- Work request:
Please give the count of lines below with the string "that" in them, and no other words.

Transcribed page contents:
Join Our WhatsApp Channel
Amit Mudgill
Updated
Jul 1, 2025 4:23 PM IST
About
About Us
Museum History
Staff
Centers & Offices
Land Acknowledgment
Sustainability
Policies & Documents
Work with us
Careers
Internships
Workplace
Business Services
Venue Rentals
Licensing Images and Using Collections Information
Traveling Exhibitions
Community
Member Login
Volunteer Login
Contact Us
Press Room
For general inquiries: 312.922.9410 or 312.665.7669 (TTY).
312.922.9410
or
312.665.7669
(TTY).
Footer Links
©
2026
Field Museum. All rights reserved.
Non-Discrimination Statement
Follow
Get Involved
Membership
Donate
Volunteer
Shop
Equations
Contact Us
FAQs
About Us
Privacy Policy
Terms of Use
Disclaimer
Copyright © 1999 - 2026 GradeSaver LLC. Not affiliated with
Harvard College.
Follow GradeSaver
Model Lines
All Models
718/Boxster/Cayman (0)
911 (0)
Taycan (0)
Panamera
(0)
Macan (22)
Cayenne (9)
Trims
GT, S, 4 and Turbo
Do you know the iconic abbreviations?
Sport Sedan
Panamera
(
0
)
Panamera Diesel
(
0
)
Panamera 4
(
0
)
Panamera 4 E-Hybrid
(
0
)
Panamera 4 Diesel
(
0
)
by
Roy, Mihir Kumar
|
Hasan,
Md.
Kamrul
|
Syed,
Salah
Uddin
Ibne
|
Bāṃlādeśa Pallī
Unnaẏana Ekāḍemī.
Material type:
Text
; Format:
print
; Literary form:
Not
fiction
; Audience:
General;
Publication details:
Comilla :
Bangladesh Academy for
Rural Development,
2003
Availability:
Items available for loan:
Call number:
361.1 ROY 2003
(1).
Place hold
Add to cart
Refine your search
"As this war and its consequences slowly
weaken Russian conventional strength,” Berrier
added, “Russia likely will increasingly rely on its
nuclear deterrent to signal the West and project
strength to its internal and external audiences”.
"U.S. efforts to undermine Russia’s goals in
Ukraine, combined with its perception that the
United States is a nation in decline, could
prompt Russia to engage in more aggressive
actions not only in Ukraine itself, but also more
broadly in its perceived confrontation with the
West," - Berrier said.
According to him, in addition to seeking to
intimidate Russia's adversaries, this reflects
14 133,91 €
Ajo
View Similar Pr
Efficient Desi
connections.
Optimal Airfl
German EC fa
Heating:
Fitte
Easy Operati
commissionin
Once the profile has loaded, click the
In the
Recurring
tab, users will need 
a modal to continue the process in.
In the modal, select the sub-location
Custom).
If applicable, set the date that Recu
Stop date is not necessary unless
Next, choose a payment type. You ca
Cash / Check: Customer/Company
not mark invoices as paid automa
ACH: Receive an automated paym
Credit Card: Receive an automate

- Expected answer:
2